Some players enjoy a flying start at a new club before the initial bounce flattens out and they ultimately fail to make a lasting impression. Some find it difficult to adapt to their new surroundings and just never work out at a particular club. Some find the first few months at a club difficult and take plenty of flak from disgruntled supporters before diligently putting in the effort to turn things around and eventually win over many of their detractors. I have a lot of respect for players in that last category, players who respond to fierce criticism by taking it upon themselves to stop at nothing in trying to win them around. One such player in Liverpool’s history is Stig Inge Bjornebye.
Football wasn’t actually the Norwegian defender’s first love; instead he initially dabbled in ski jumping, a sport at which his father represented Norway at two Winter Olympiads. The Stig ultimately chose boots over skis and grassy fields over snowy hills, beginning his professional career at Strommen in 1987. After two seasons there, he signed for Norwegian top flight club Kongsvinger, where he impressed as a consistent first-team regular for three years before being snapped up by the country’s top side Rosenborg, who were about to embark on a glorious period in their history.
Bjornebye only played for Rosenborg for one season, but he won the double with the Trondheim club in 1992 and he earned a £600,000 transfer to a Liverpool side managed by Graeme Souness during the inaugural Premier League season. However, he came to a Reds team that was vastly inferior to the all-conquering sides of the 1970s and 80s and made his debut in one of the worst games in Liverpool’s modern history, the 5-1 thrashing by Coventry at Highfield Road midway through the atrocious 1992/93 campaign. His first season and a half in England was a real slog, with many Liverpool supporters feeling that Bjornebye was not up to standard. He returned to Norway in 1994 for a loan spell with Rosenborg and succeeded in playing his way into his country’s World Cup squad that year.

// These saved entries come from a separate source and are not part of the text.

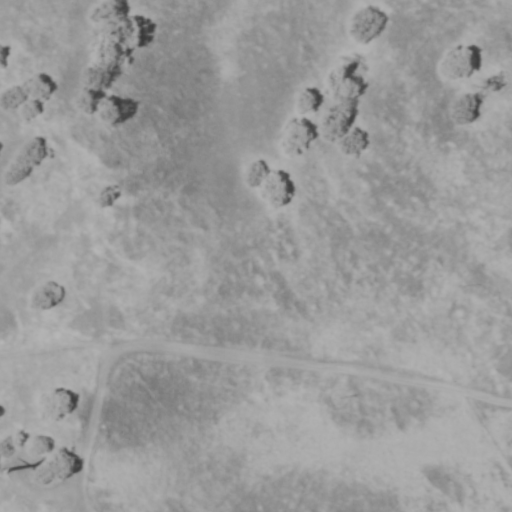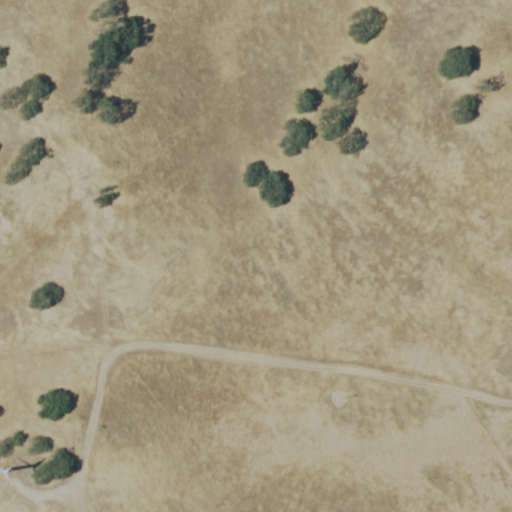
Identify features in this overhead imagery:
road: (61, 349)
road: (318, 364)
road: (88, 425)
road: (39, 494)
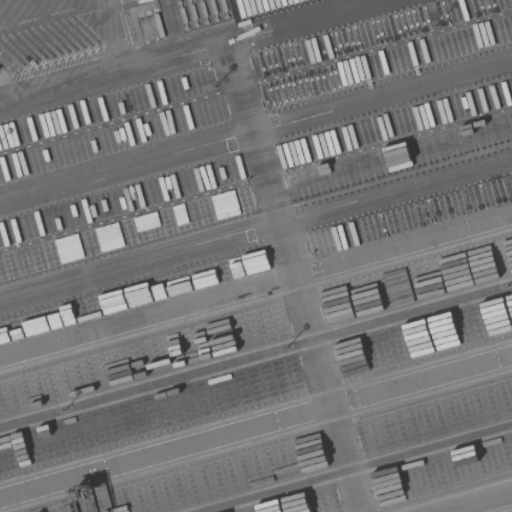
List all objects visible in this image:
road: (255, 427)
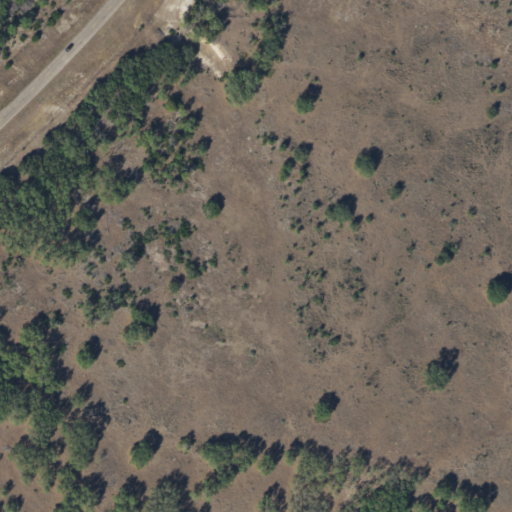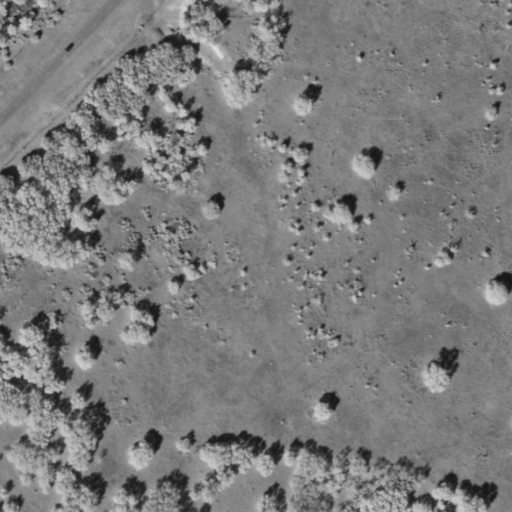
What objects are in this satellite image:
road: (61, 62)
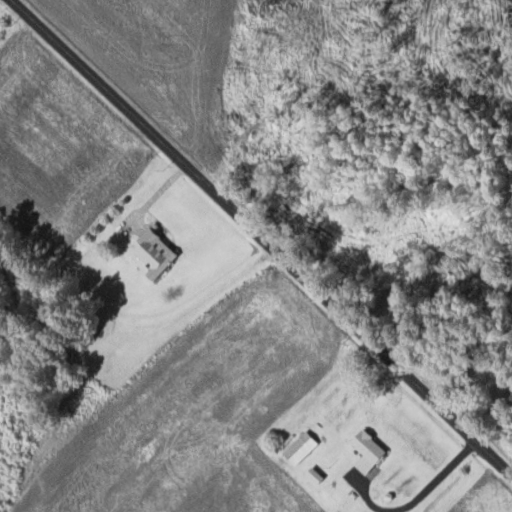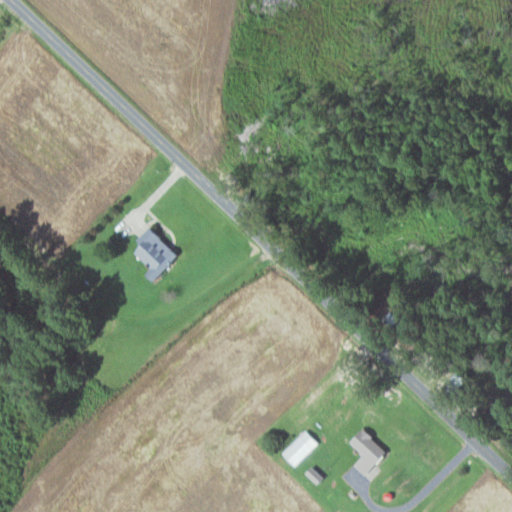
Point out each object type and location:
road: (262, 232)
building: (151, 252)
building: (297, 447)
building: (364, 450)
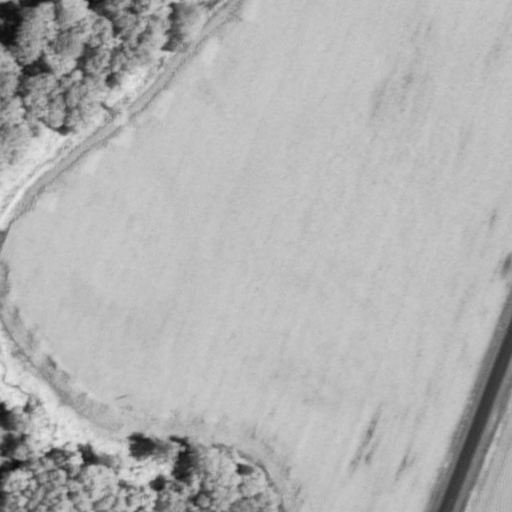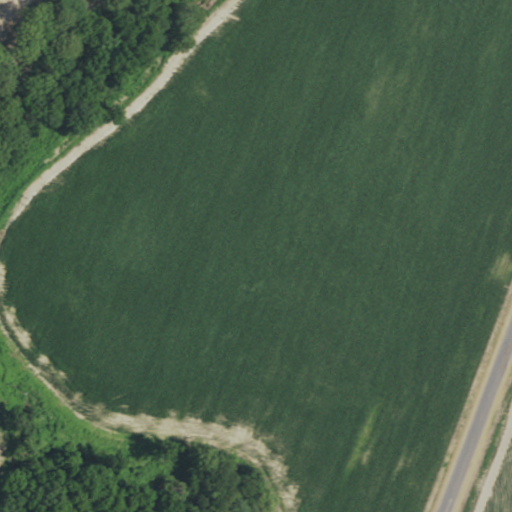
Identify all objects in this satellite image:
road: (483, 436)
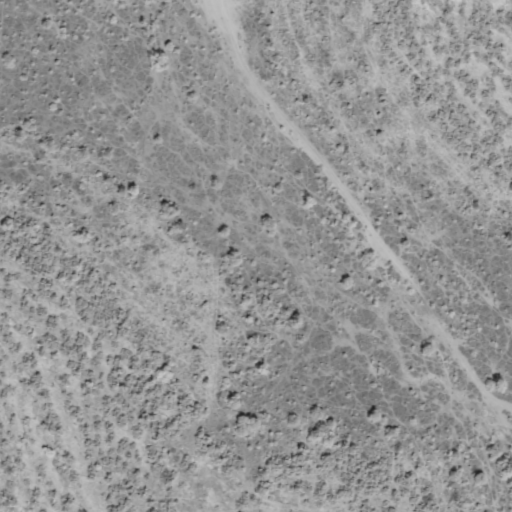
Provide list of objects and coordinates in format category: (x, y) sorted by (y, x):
road: (362, 213)
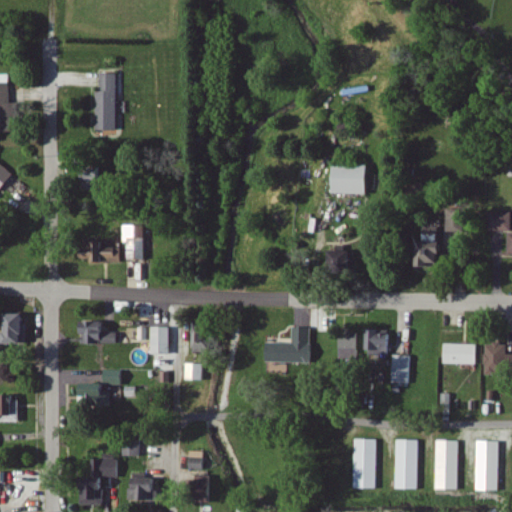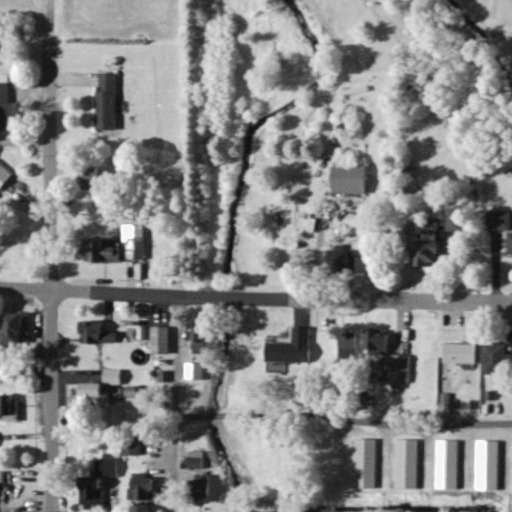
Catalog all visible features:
park: (477, 41)
road: (486, 51)
building: (109, 104)
building: (7, 106)
building: (5, 176)
building: (355, 180)
building: (501, 222)
building: (458, 225)
building: (138, 242)
building: (511, 245)
building: (105, 251)
building: (434, 252)
building: (347, 261)
road: (50, 291)
road: (255, 299)
building: (17, 330)
building: (164, 341)
building: (203, 341)
building: (101, 343)
building: (381, 343)
building: (351, 346)
building: (296, 348)
building: (464, 354)
building: (499, 360)
building: (404, 369)
building: (197, 372)
building: (103, 389)
building: (9, 406)
road: (287, 417)
building: (134, 450)
building: (200, 461)
building: (368, 464)
building: (410, 464)
building: (451, 465)
building: (491, 466)
building: (102, 482)
building: (147, 490)
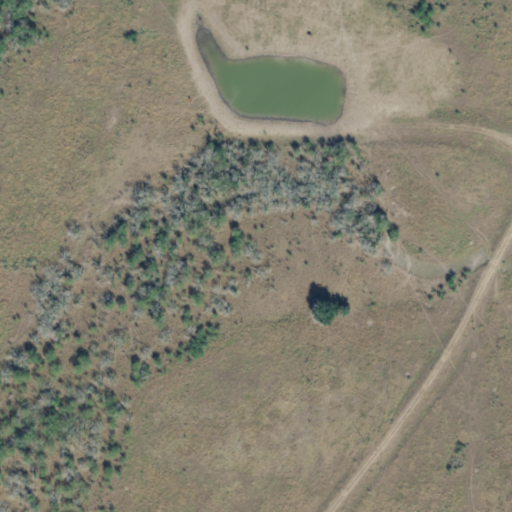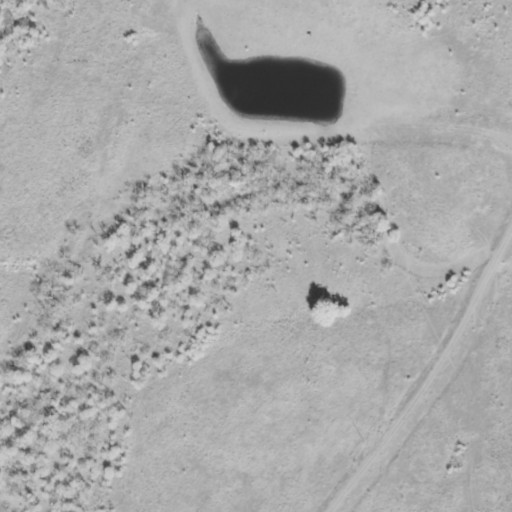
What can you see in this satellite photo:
road: (431, 373)
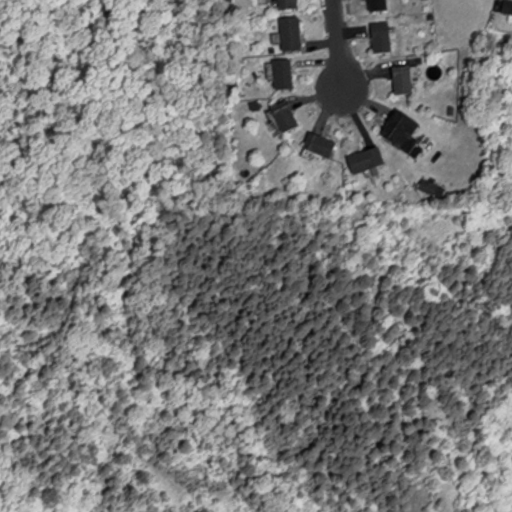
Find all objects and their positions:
building: (289, 4)
building: (289, 5)
building: (380, 6)
building: (380, 6)
building: (509, 7)
building: (292, 35)
building: (293, 35)
building: (383, 38)
building: (384, 39)
road: (338, 48)
building: (285, 75)
building: (285, 76)
building: (404, 81)
building: (404, 81)
building: (287, 117)
building: (286, 118)
building: (398, 128)
building: (321, 146)
building: (322, 146)
building: (368, 160)
building: (368, 161)
building: (430, 188)
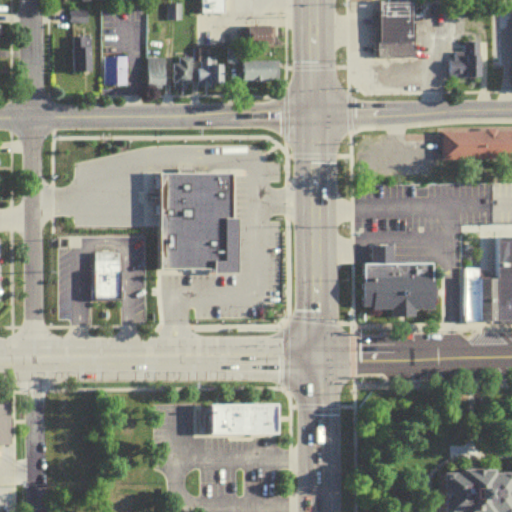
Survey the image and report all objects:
building: (208, 5)
building: (213, 8)
building: (167, 9)
building: (71, 13)
road: (11, 15)
parking lot: (225, 20)
building: (79, 22)
building: (391, 28)
building: (511, 31)
road: (2, 32)
building: (253, 33)
building: (397, 34)
parking lot: (499, 35)
road: (345, 38)
parking lot: (434, 38)
building: (261, 40)
parking lot: (116, 41)
road: (42, 46)
road: (4, 48)
road: (11, 51)
building: (75, 53)
building: (226, 53)
parking lot: (374, 54)
road: (313, 57)
road: (503, 58)
building: (82, 59)
building: (460, 60)
building: (253, 67)
building: (466, 67)
road: (2, 69)
building: (107, 69)
building: (177, 69)
building: (204, 70)
building: (149, 71)
building: (115, 75)
building: (260, 75)
road: (479, 75)
building: (156, 77)
building: (210, 77)
building: (182, 78)
road: (160, 82)
road: (346, 84)
road: (227, 87)
road: (174, 88)
road: (108, 89)
road: (198, 89)
road: (426, 89)
road: (206, 94)
road: (4, 95)
road: (412, 112)
traffic signals: (313, 114)
road: (156, 115)
road: (415, 123)
building: (473, 143)
road: (11, 144)
building: (476, 149)
road: (251, 168)
road: (23, 180)
building: (125, 183)
road: (508, 199)
road: (283, 201)
parking lot: (500, 201)
road: (447, 213)
parking lot: (418, 216)
road: (12, 220)
building: (191, 223)
road: (4, 231)
road: (315, 234)
road: (286, 236)
road: (381, 237)
road: (99, 241)
road: (374, 243)
road: (334, 251)
road: (374, 251)
road: (397, 252)
building: (101, 273)
road: (458, 278)
building: (107, 281)
building: (391, 282)
building: (496, 283)
building: (397, 289)
building: (224, 291)
building: (466, 291)
building: (490, 293)
road: (368, 323)
road: (7, 325)
road: (160, 325)
road: (349, 350)
road: (414, 353)
traffic signals: (316, 354)
road: (157, 357)
road: (431, 378)
road: (220, 386)
road: (5, 389)
road: (25, 389)
road: (286, 404)
road: (311, 404)
road: (342, 404)
building: (236, 420)
building: (2, 422)
building: (245, 424)
building: (6, 428)
road: (317, 433)
road: (27, 436)
road: (351, 445)
road: (6, 450)
road: (243, 456)
road: (14, 463)
building: (468, 489)
building: (480, 493)
road: (201, 503)
building: (397, 510)
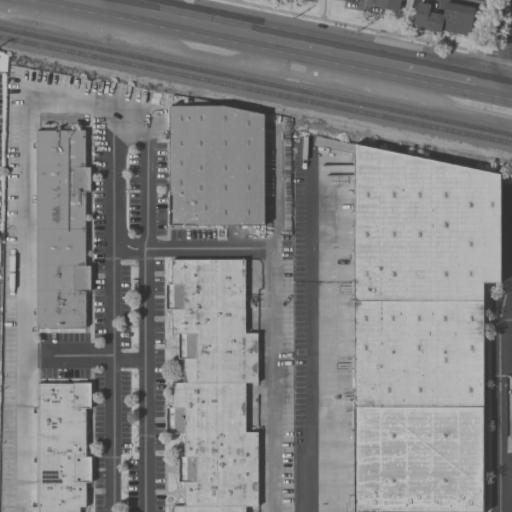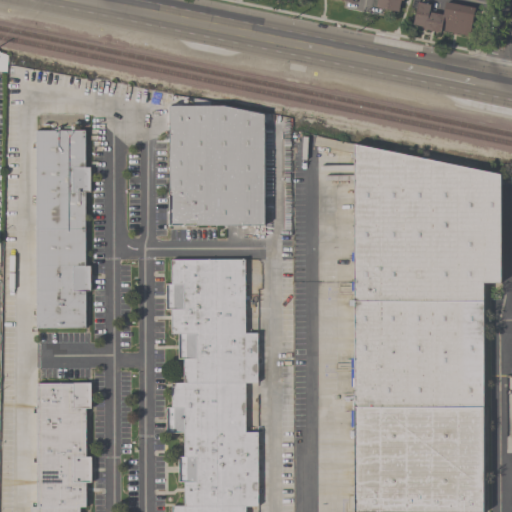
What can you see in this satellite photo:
building: (347, 0)
road: (101, 1)
building: (344, 1)
building: (388, 4)
road: (487, 4)
road: (362, 5)
building: (390, 6)
road: (511, 9)
building: (444, 19)
building: (445, 20)
road: (369, 29)
road: (246, 33)
road: (502, 43)
road: (447, 76)
railway: (255, 82)
road: (502, 88)
railway: (255, 92)
road: (126, 120)
building: (215, 164)
building: (216, 168)
road: (307, 211)
building: (60, 228)
building: (60, 230)
road: (24, 248)
road: (191, 248)
road: (508, 257)
road: (271, 319)
road: (505, 326)
building: (420, 330)
building: (421, 331)
road: (67, 356)
road: (128, 361)
building: (212, 384)
building: (213, 386)
road: (307, 397)
road: (498, 419)
building: (61, 446)
building: (60, 447)
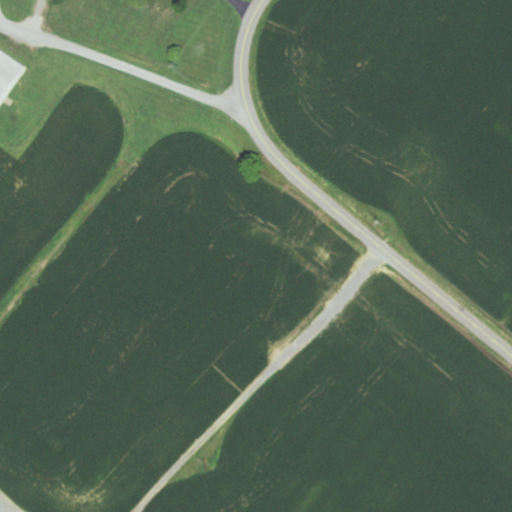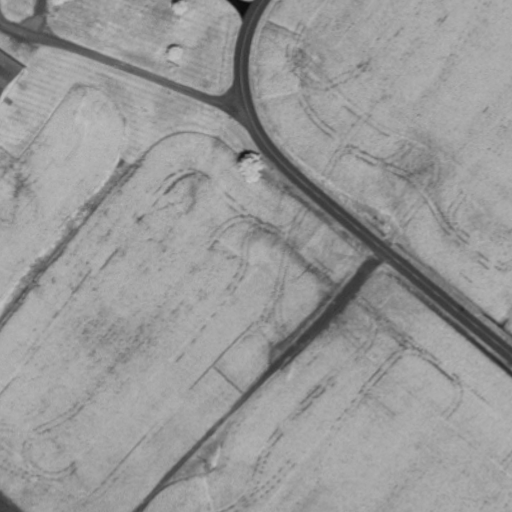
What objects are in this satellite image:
road: (140, 31)
building: (9, 76)
road: (328, 203)
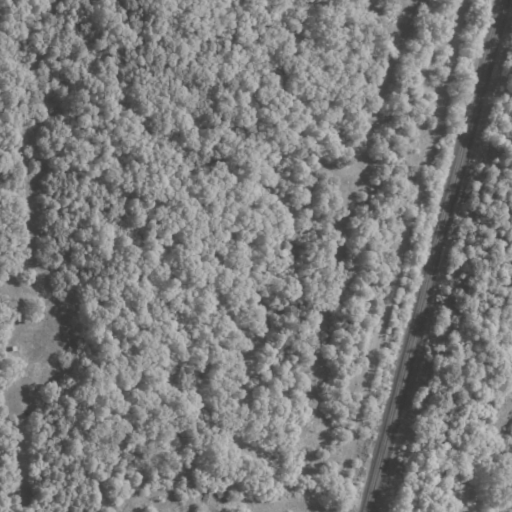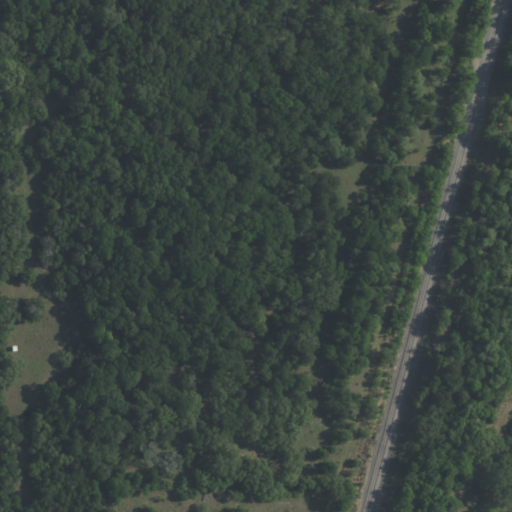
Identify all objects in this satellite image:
railway: (431, 256)
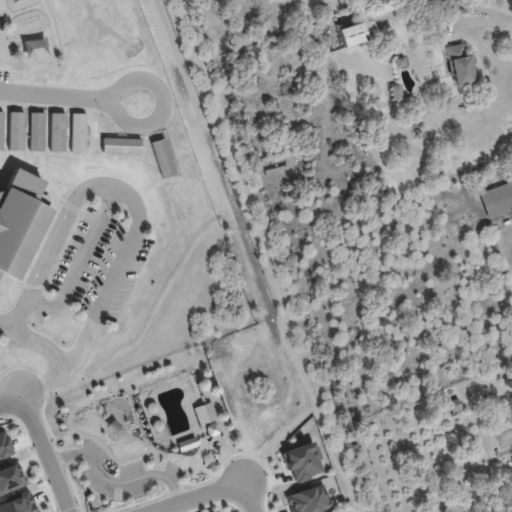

The brief stint back in his homeland reinvigorated his career, as he came back to Liverpool a far more assured and confident player. Roy Evans showed plenty of faith in Bjornebye, who played in the 1995 League Cup final success over Bolton. Sadly, he broke his leg against Southampton just three days later and missed almost the entirety of the 1995/96 season because of the serious injury. That could have halted his progress permanently but instead he returned stronger than ever, distinguishing himself as one of Liverpool’s best players in the 1996/97 campaign. His pinpoint crosses towards Robbie Fowler and Stan Collymore resulted in no shortage of goals for the front two that season and he even made the PFA Team of the Year.
When Evans gave way to Gerard Houllier in November 1998, though, Bjornebye’s first team opportunities thinned out significantly. The Frenchman preferred Irish veteran Steve Staunton at left-back and, despite defiantly trying to fight for his place in the team, the Norwegian eventually accepted to be loaned out in 2000 to Brondby in Denmark. When that loan spell ended, he reunited with Souness at Blackburn, who at the time were in the second tier of English football. Bjornebye helped Rovers to promotion back to the Premier League and won his second League Cup in 2002 when the Ewood Park side beat Tottenham in the final in Cardiff. Unfortunately, a succession of injuries meant that a sterling career ultimately petered out to an anti-climactic retirement in 2003.
Within month of hanging up his boots, Bjornebye was working in football again, having been appointed as assistant manager of Norway, a national team beginning a steady decline after their 1990s heyday. He remained in the national team post for the best part of three years before trying his luck in club management with IK Start, with whom he enjoyed European football in his first season as the highest-paid manager in the Norwegian League. However, he was sacked near the end of the 2007 season with Start deep in a relegation battle they would ultimately lose. Bjornebye stepped away from professional football for several years before, in 2015, he was named as sporting director of Rosenborg, where he has the final say in transfer dealings and player contracts. Amongst others, he has brought Nicklas Bendtner to the Trondheim club, where the enigmatic Dane is currently playing some of the best football of his career.
Bjornebye certainly did not have it easy in his playing days, but where many players in a similar position would have floundered and become nondescript journeymen, he did not easily admit defeat on his Liverpool career. Instead, he backed himself to become a Kop favourite and his persistence, not to mention his productive crossing ability, saw him win over many of those punters who had written him off previously.